▶ STATED GOAL A
Copy the records word for word, starting at the line containing "genus: Lyonetia" and continuing through the last line of the records, with both of those lines included.

▶ PASSAGE
BOXING PRESS RELEASES and BOXING STORIES
By Alexander R. Rinaldi
FOR IMMEDIATE RELEASE
Terence Crawford successfully defends WBO welterweight title after Amur Khan surrenders after low blow
STORY BY JOHN RINALDI
PHOTOGRAPHS BY ALEXANDER RINALDI
April 20 – New York City, NY. Top Rank, Inc. led by Bob Arum, demonstrated once more that after over half a century of promoting, they are still a dominating force in pugilism. On Easter Weekend in New York City, an impressive crowd of 14,091 fans turned out to see a Nebraska fighter take on an English adversary.
WBO welterweight champion Terence Crawford, of Omaha, Nebraska, appears to be heading up the steps of super stardom. He first arrived on the big stage when he outpointed the popular Ricky Burns on March 1, 2014 for the WBO World Lightweight Championship. After two successful title defenses, Crawford bludgeoned Thomas Dulcimer on April 18, 2015 to win the vacant WBO World Super Lightweight crown. Terence then defended his laurels six more times, also scooping up the WBC Super Lightweight title belt in the process, before he moved up to TKO the conqueror of Manny Pacquiao, Jeff Horn, on June 9, 2018 to capture the WBO World Welterweight Championship.
Crawford is a busy fighter and four months later he stopped Jose Bedridden Jr. in a barn burner on October 13 to retain his 147-pound belt for the first time.
The problem Crawford has faced, however, is that he had not beaten many household names to enhance his reputation. He needed a known opponent to take him up another rung of the ladder. That unlikely foe turned out to be Amur “King Khan” Khan, the former super lightweight king.
At one time, Khan, of Bolton, Lancashire, UK, was a hero in Great Britain. He defeated the great Marco Antonio Barrera on a technical decision (due to a clash of heads) on March 14, 2009, and four months later outpointed Andriy Kotelnik to win the WBA Super Lightweight Championship. Over the next three years he defended his belt five times against tough characters as Dmitiy Salita (TKO-1), Paulie Malignaggi (TKO-11), Marco Maidana (W-12), Paul McCloskey (TD-6) and Zab Judah (KO-5 and also capturing the IBF World Super Lightweight Crown) before being dethroned by Lamont Peterson on a 12-round split decision on December 10, 2011.
The loss to Peterson was a disputed one, but when he was destroyed in four rounds by Danny Garcia in his next outing on July 14, 2012, it appeared to be the end of Khan’s rising boxing star.

▶ STATED GOAL B
According to the boxing press release, how many fans turned out in New York City on Easter Weekend?

▶ INFORMATION GIVEN

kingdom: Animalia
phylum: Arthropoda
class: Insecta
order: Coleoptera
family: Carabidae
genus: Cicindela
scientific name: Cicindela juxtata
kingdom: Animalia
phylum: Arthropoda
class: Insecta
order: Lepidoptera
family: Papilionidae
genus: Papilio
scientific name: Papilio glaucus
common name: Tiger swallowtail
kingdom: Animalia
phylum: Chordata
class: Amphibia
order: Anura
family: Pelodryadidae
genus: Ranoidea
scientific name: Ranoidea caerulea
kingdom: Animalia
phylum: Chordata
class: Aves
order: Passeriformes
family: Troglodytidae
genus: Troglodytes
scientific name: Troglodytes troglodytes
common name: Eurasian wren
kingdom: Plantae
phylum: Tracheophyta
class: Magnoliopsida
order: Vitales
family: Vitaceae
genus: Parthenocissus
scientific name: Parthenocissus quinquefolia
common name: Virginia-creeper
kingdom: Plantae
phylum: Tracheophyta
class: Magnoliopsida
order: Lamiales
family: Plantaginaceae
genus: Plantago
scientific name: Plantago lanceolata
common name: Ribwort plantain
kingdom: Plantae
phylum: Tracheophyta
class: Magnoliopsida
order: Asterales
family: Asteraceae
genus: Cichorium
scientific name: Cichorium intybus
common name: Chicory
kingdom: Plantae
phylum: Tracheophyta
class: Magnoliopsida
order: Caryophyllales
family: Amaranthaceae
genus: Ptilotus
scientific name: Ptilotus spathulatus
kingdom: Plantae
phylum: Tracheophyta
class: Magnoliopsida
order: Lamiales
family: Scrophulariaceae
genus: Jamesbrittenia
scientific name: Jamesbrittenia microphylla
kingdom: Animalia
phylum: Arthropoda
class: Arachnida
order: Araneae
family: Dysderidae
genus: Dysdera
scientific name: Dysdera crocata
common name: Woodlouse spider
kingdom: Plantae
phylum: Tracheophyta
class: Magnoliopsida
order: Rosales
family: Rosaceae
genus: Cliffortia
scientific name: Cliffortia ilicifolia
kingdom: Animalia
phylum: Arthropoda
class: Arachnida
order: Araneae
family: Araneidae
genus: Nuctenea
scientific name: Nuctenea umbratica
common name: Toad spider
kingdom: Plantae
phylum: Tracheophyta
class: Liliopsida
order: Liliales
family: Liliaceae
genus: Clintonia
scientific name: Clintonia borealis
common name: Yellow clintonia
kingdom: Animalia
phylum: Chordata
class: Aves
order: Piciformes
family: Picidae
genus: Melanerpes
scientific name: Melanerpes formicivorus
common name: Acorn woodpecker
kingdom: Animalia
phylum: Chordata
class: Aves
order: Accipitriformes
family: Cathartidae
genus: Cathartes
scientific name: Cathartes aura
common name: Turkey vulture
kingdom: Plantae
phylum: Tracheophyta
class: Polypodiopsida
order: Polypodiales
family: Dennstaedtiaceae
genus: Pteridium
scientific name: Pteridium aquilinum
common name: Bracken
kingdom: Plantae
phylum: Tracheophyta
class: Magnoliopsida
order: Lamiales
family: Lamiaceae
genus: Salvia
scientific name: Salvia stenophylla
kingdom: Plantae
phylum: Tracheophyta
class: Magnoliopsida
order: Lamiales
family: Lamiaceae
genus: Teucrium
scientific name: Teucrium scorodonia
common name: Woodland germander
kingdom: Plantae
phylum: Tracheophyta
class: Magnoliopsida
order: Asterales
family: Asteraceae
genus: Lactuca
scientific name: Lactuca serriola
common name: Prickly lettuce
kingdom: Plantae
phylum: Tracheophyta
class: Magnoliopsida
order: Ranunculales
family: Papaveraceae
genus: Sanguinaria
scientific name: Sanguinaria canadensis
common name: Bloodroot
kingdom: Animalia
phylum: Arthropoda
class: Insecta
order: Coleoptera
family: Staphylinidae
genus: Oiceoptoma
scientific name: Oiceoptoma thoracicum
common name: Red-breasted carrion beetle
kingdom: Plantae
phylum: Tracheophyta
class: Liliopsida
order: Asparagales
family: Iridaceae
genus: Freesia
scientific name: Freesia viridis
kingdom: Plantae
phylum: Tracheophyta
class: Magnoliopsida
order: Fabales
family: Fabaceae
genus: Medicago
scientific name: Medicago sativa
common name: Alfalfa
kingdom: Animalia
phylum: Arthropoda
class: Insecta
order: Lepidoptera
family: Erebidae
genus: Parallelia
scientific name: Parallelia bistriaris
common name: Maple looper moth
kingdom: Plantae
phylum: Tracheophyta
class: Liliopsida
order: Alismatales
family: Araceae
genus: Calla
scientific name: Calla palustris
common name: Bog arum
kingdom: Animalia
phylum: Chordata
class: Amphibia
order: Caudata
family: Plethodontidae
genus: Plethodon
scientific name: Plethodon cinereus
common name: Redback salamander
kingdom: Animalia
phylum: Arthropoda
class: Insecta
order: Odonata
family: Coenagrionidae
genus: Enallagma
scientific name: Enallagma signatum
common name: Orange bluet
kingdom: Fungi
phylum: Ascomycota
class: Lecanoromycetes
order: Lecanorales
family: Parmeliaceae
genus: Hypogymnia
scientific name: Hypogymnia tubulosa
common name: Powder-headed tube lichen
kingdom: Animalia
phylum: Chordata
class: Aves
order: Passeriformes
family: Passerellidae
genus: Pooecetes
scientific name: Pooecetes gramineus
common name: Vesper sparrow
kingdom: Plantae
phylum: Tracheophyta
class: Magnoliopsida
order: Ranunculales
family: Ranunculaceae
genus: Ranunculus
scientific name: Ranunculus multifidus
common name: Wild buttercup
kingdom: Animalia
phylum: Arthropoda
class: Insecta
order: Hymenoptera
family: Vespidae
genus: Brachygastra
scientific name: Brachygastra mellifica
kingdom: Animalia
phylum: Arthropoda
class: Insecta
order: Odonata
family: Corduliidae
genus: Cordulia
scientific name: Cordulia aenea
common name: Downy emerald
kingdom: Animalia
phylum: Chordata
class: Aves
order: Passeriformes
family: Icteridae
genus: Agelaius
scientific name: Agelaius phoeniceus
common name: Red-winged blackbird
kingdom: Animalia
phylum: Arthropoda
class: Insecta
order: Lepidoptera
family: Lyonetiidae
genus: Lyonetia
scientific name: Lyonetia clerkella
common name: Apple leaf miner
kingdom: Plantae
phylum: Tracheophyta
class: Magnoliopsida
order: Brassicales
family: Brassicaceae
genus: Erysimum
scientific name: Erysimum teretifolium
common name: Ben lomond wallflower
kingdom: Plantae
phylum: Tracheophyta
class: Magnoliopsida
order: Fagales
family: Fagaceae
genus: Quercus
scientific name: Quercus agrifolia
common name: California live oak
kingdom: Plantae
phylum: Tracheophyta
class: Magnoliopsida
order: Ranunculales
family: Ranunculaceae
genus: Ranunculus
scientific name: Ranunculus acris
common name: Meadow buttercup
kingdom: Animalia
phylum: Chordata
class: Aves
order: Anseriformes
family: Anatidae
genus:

▶ FULL SOLUTION A
genus: Lyonetia
scientific name: Lyonetia clerkella
common name: Apple leaf miner
kingdom: Plantae
phylum: Tracheophyta
class: Magnoliopsida
order: Brassicales
family: Brassicaceae
genus: Erysimum
scientific name: Erysimum teretifolium
common name: Ben lomond wallflower
kingdom: Plantae
phylum: Tracheophyta
class: Magnoliopsida
order: Fagales
family: Fagaceae
genus: Quercus
scientific name: Quercus agrifolia
common name: California live oak
kingdom: Plantae
phylum: Tracheophyta
class: Magnoliopsida
order: Ranunculales
family: Ranunculaceae
genus: Ranunculus
scientific name: Ranunculus acris
common name: Meadow buttercup
kingdom: Animalia
phylum: Chordata
class: Aves
order: Anseriformes
family: Anatidae
genus:

▶ FULL SOLUTION B
14,091